Рядом с водопадом стоял молодой даос, который, хихикая, пробормотал:
— Сорок лет на пути самосовершенствования… Золотая рыбка жаждет золотой пилюли…
...............
...............
Сунь Чаннин вздрогнул и проснулся, резко садясь на кровати.
Было полпятого утра. Сунь Чаннин сидел в оцепенении, глядя перед собой на приоткрытую дверь.
— Опять этот сон… Видимо, слишком много фэнтези читаю…
Он жил в Городе J. Его звали Сунь Чаннин — потомок Сунь-цзы, «чан» — как в слове «долголетие», «нин» — как в слове «безмятежность».
Родители дали ему другое имя, но позже, по словам деда, ему приснился вещий сон, и имя решили сменить.

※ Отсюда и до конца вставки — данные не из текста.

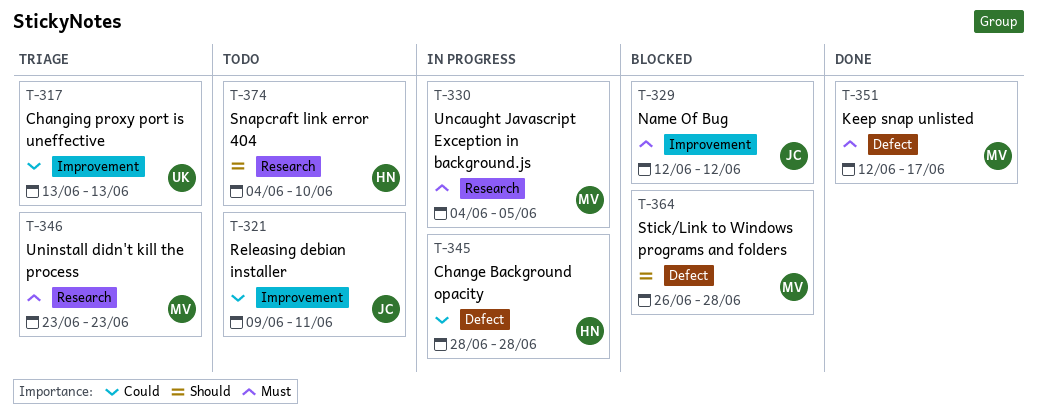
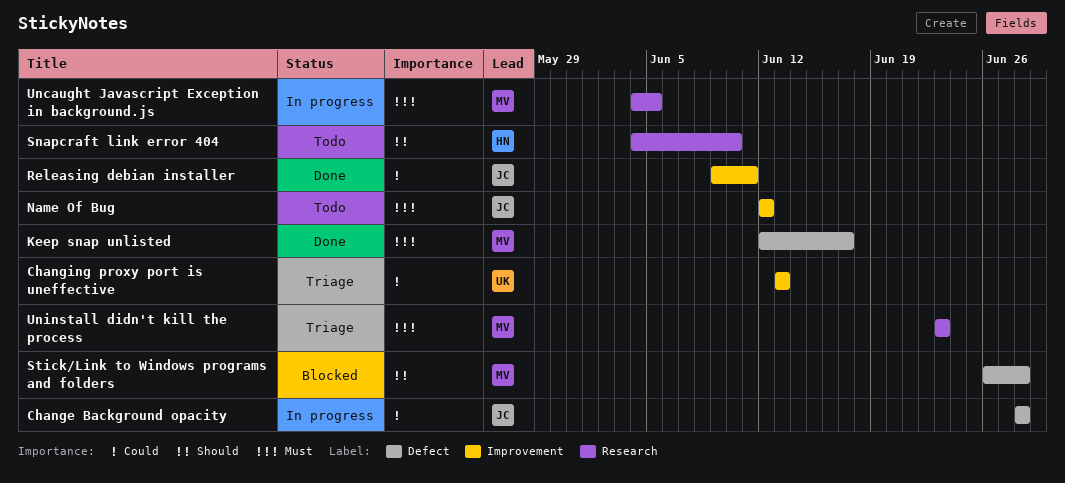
Change Background opacity, owner: HN -> JC
Name Of Bug, status: Blocked -> Todo
Releasing debian installer, status: Todo -> Done

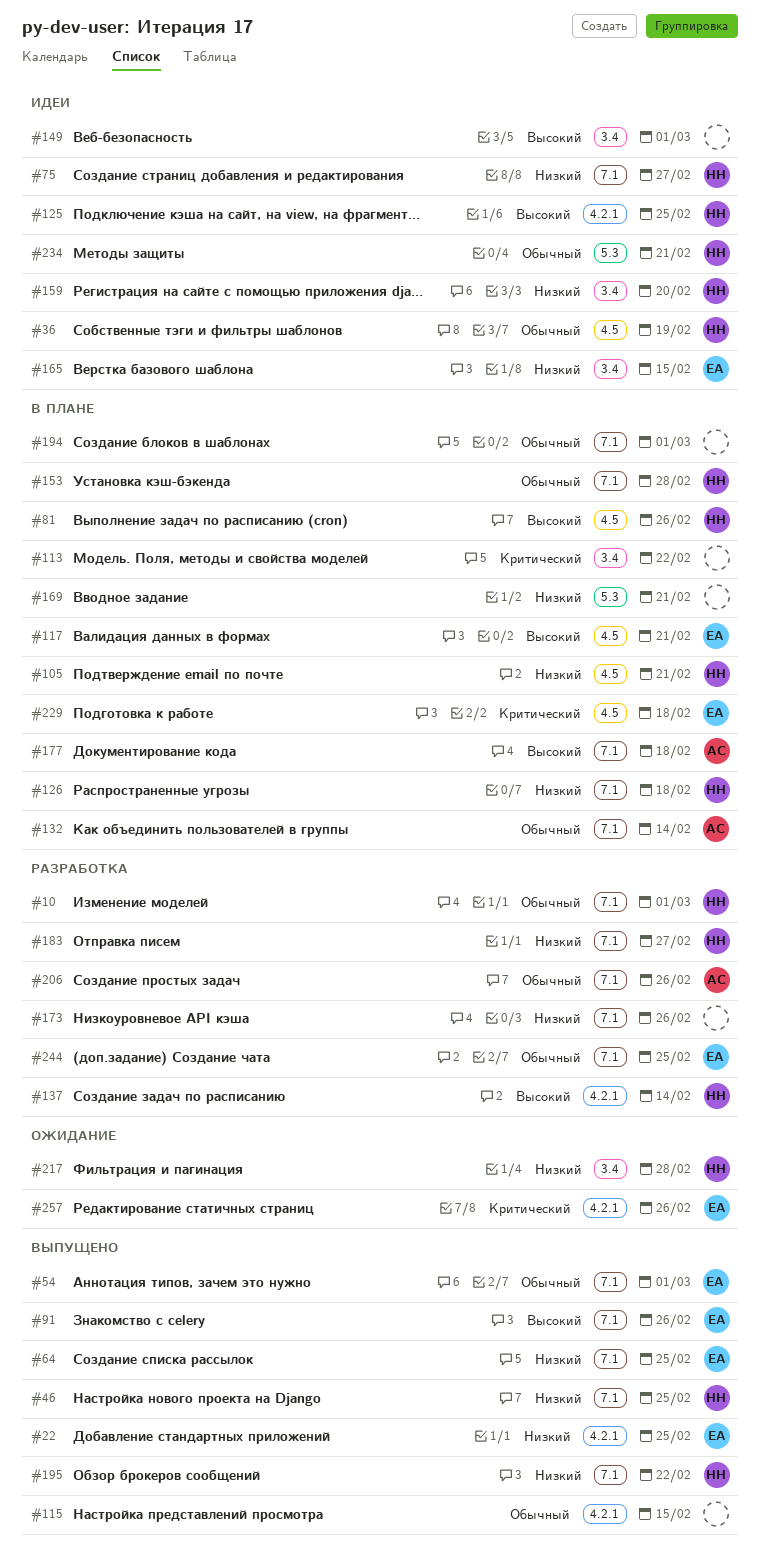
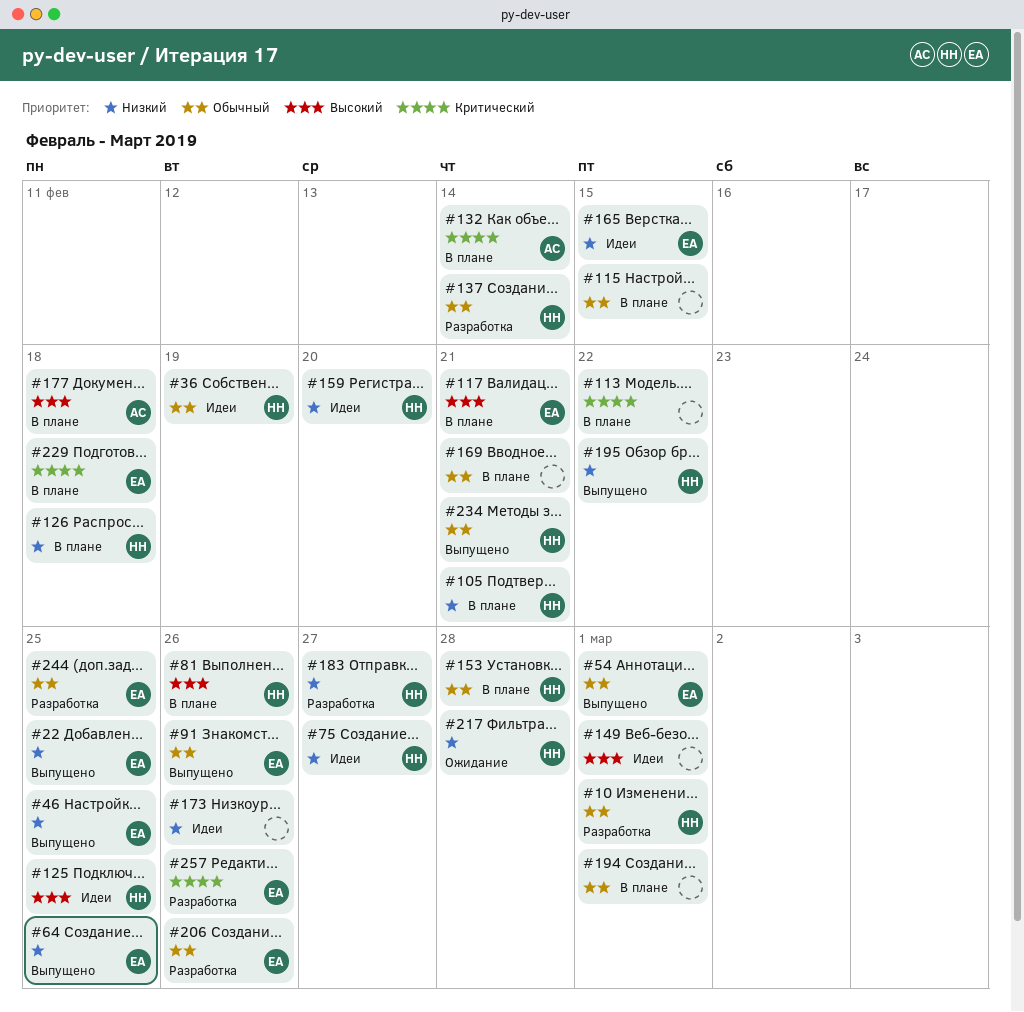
#46, owner: НН -> ЕА
#91, priority: Высокий -> Обычный
#115, status: Выпущено -> В плане
#132, priority: Обычный -> Критический
#137, priority: Высокий -> Обычный
#169, priority: Низкий -> Обычный
#173, status: Разработка -> Идеи
#206, owner: АС -> ЕА
#234, status: Идеи -> Выпущено
#257, status: Ожидание -> Разработка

Сунь Чаннин — вечная безмятежность.
Пошарив рукой у изголовья, он нащупал деревянную дощечку. На ней были вырезаны фигурки людей. Резьба по дереву была его хобби, и эти фигурки имели свою историю.
Это были «Тридцать три мечника».
Говорили, что оригинал этой работы был создан Жэнь Вэйчаном во времена правления императора Сяньфэна в эпоху Цин и являлся чрезвычайно известным произведением.
На дощечке были изображены тридцать три мечника, каждый со своей историей, собранной и запечатленной Жэнь Вэйчаном в этом удивительном артефакте.
Не в силах заснуть, Сунь Чаннин встал, поправил постель, включил настольную лампу и принялся рассматривать деревянные фигурки.
— Мяу!
Раздался недовольный возглас. Кот по кличке Хуньдунь, мирно спавший на столе, был потревожен. Он сердито посмотрел на своего хозяина, недовольно оскалив зубы.
— Иди, Хуньдунь, поспи где-нибудь еще.
— Мяу!
Хуньдунь неохотно спрыгнул со стола, осмотрелся, легко перепрыгнул на кровать Сунь Чаннина и, свернувшись калачиком в углу, снова заснул.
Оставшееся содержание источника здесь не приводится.